Text provided:
##########

Written By: Lt. Col. Edward B. (Buck) Cummings
By the time the United States entered the Great War in Europe in 1917, the Western Front had become a bloody landscape scarred by more than three years of inconclusive trench warfare. Unlike World War II, which raged across Europe, North Africa, and parts of Asia and the Pacific, World War I had largely confined its enormous destruction to a narrow but lengthy front in Western Europe extending unbroken from the Mediterranean to the North Sea. Thousands of artillery batteries and heavy crew-served machine guns, such as the German Maxim, produced carnage of an unprecedented magnitude all along the Western Front.
The American Expeditionary Forces (AEF), led by GEN John J. “Black Jack” Pershing, arriving with elan and high enthusiasm, hoped to change the character of the war and to force a breakout by the exhausted Allies using maneuver. Critical to the success of any attempt to break through the imposing German defenses was an assurance that assault troops would have overwhelming firepower upon reaching the German lines. “Over the top!” was too often the last command heard by Allied troops as they scrambled out of their trench lines, their bolt-action rifles with fixed bayonets carried at “high port” into the withering German machine gun fire. The few who reached the German lines realized that they lacked an automatic weapon that could be carried by one man to augment the limited and slow firepower provided by bolt-action rifles.

##########

Listed entries:
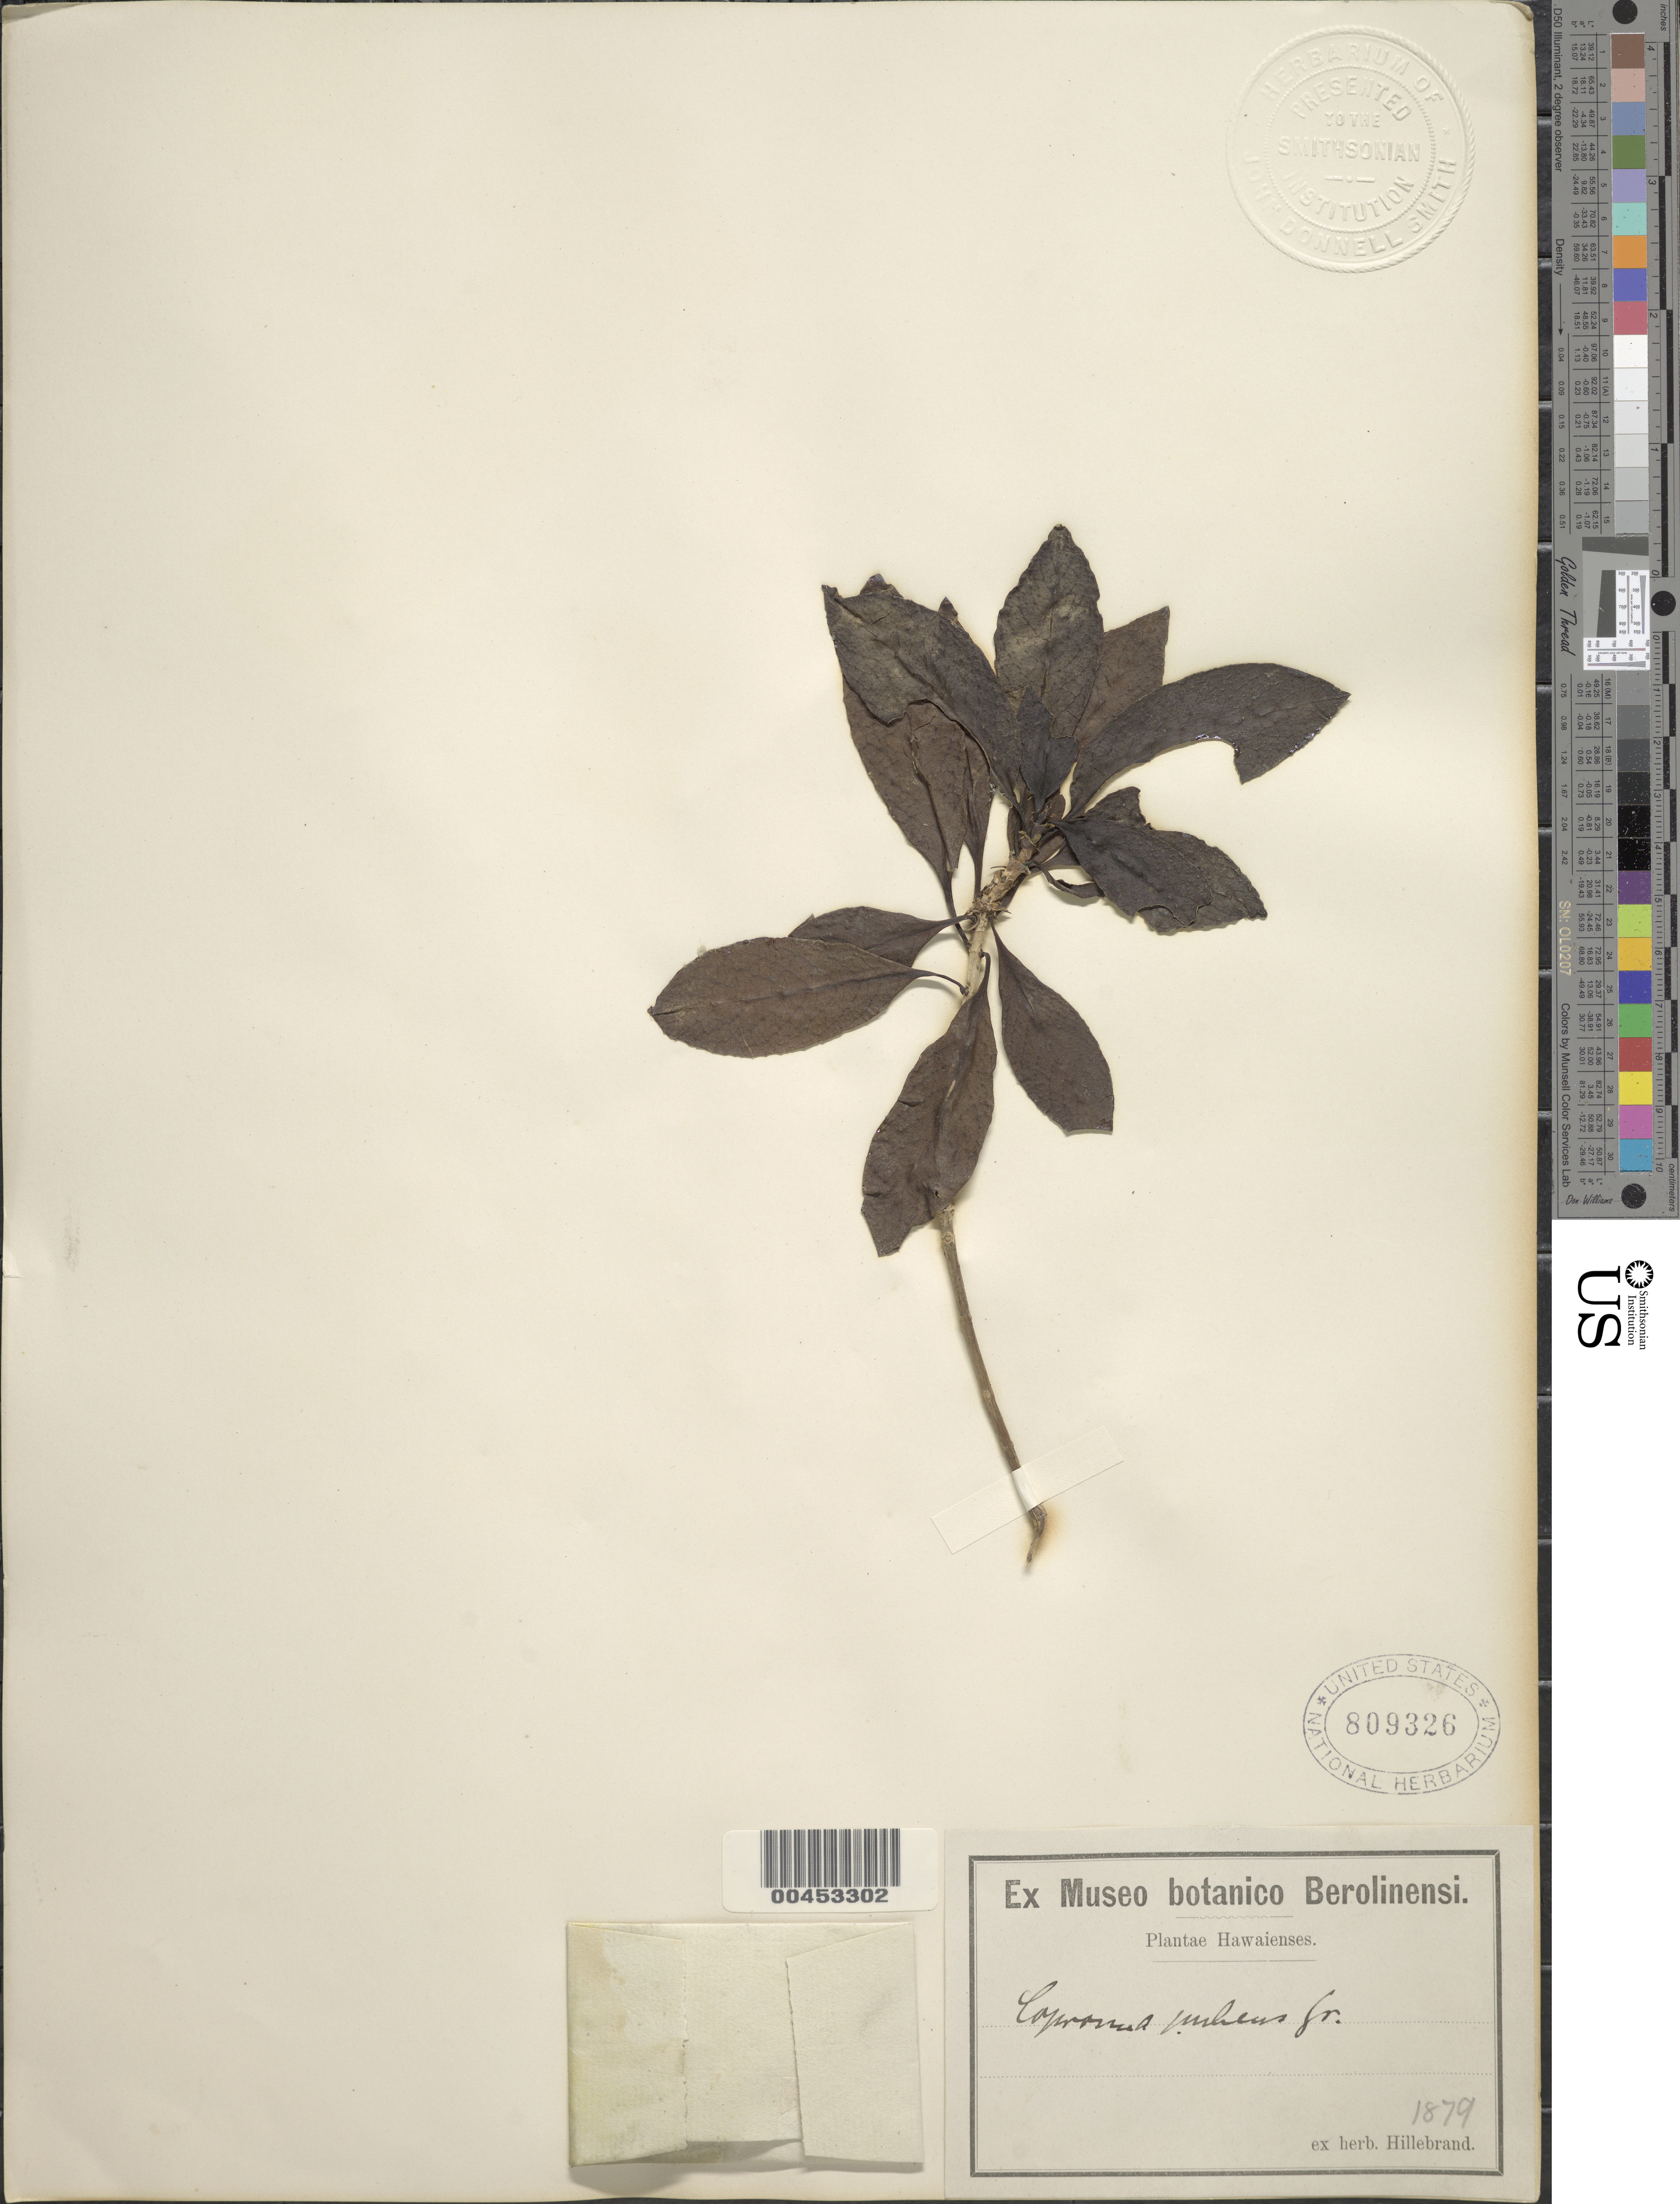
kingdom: Plantae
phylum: Tracheophyta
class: Magnoliopsida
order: Gentianales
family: Rubiaceae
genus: Coprosma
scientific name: Coprosma pubens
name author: A. Gray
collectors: W. Hillebrand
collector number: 1879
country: United States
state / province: Hawaii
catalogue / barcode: US 809326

##########

Exercise objective: Write out the text on the Western Front again, everything from "Written By: Lt." down to "the Western Front.", and swap "Great War" for "First World War".

Answer to the problem:
Written By: Lt. Col. Edward B. (Buck) Cummings
By the time the United States entered the First World War in Europe in 1917, the Western Front had become a bloody landscape scarred by more than three years of inconclusive trench warfare. Unlike World War II, which raged across Europe, North Africa, and parts of Asia and the Pacific, World War I had largely confined its enormous destruction to a narrow but lengthy front in Western Europe extending unbroken from the Mediterranean to the North Sea. Thousands of artillery batteries and heavy crew-served machine guns, such as the German Maxim, produced carnage of an unprecedented magnitude all along the Western Front.